Serious Municipal Matters

I am probably in a minority, but I absolutely love the fact that Philadelphia mayor John Street camped out in line to get an iPhone today. As we all learned during the wiretap scandal four years ago, the man lives on his BlackBerry, and I think it’s great that he’s demonstrating that he can use the city’s wireless network to stay connected and do his job out in the field. Plus it gave citizens a chance to speak their mind – which many did, criticizing him for being in line when the city’s murder rate is so high and so forth.

I admit, I don’t get the criticism. If Street were in his office making phone calls and sending e-mails, would that somehow be better?
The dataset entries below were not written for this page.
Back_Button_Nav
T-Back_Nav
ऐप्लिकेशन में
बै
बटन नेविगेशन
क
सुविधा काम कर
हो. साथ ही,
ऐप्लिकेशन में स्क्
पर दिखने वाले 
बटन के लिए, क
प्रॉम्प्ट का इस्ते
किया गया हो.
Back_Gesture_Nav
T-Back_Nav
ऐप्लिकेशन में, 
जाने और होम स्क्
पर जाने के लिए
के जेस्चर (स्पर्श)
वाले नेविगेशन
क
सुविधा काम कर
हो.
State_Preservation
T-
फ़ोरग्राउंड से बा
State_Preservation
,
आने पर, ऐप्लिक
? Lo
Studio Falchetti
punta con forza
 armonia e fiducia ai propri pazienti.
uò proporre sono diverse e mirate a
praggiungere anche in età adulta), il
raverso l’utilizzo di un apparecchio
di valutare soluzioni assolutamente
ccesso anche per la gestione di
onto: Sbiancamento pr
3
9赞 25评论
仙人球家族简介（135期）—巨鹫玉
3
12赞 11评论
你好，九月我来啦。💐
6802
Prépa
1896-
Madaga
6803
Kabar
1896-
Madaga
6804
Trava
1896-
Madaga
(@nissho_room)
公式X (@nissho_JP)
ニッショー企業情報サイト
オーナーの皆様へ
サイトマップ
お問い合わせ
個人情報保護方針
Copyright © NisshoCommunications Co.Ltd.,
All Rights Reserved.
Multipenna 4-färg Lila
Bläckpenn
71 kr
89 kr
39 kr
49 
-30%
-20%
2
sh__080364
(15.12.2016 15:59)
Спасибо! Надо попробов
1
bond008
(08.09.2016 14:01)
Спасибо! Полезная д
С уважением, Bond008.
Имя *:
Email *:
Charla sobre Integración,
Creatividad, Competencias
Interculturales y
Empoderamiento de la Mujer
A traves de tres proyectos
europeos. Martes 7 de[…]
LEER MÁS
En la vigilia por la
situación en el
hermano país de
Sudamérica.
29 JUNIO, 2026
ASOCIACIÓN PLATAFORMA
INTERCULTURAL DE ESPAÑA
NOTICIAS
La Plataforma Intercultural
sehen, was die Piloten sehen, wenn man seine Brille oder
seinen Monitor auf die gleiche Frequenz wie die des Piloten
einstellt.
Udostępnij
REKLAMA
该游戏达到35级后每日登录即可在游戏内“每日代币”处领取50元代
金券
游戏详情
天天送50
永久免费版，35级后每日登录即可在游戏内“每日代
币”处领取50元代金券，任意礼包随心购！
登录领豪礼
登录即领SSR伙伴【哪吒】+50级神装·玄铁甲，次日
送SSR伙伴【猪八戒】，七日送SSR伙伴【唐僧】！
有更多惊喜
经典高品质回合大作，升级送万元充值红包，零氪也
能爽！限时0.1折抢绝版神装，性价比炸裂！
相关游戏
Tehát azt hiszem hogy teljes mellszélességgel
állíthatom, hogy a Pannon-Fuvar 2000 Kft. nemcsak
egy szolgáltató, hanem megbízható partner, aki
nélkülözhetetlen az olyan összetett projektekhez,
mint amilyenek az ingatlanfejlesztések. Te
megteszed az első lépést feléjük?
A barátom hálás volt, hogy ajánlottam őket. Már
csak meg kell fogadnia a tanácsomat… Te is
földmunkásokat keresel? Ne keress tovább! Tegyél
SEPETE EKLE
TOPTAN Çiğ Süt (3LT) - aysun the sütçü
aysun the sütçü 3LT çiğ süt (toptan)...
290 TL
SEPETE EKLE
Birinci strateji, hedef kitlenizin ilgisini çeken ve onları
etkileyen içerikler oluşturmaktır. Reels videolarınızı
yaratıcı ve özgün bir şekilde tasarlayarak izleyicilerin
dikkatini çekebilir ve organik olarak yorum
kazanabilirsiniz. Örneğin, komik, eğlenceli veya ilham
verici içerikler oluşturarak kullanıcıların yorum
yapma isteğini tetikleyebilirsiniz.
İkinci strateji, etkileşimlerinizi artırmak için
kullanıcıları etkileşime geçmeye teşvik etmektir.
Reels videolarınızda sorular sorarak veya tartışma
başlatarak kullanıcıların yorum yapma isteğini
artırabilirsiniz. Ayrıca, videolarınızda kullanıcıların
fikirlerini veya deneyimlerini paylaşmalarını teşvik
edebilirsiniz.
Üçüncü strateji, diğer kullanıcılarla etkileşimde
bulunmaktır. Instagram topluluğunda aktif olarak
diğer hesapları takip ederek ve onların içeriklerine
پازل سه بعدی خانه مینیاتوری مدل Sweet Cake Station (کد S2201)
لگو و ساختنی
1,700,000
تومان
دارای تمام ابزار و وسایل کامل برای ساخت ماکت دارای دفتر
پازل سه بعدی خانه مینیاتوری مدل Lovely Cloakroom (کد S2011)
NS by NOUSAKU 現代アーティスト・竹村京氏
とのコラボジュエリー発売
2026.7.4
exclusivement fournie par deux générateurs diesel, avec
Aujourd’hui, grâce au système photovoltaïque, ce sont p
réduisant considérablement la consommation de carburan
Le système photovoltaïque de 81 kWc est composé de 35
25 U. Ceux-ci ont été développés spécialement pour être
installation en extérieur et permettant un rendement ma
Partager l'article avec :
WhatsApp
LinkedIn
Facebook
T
Did Philadelphians think their mayor was patrolling the city himself? And for crying out loud, we have a governor who comes back from Harrisburg to Philadelphia for every Eagles game and then spends several hours on camera as a post-game analyst. These elected officials are allowed to have lives, so until someone points out a bit of city business that didn’t get done today, I don’t have a problem.

What I do have a problem with is the Inquirer’s headline. “Mayor on line to buy iPhone.” As my brother and I have said on many occasions – you don’t wait on a line, you wait in a line. Unless someone’s painted a line on the ground and told you to stay there, anyway. I’m willing to excuse this as a pun based on the iPhone’s net connectivity since the writers got it right within the article, but c’mon people. We have a linguistic heritage to stick with here.

2 Comments

  1. Ping from Earl Green:

    I’ve heard a lot about “waiting on line” for something, but I’ve only ever heard it from folks in the northeast. Are your lines two stories there, with people standing on top of other people? I am confused.

  2. Ping from Dave Thomer:

    It was the bane of my existence while I lived in New York, let me tell you.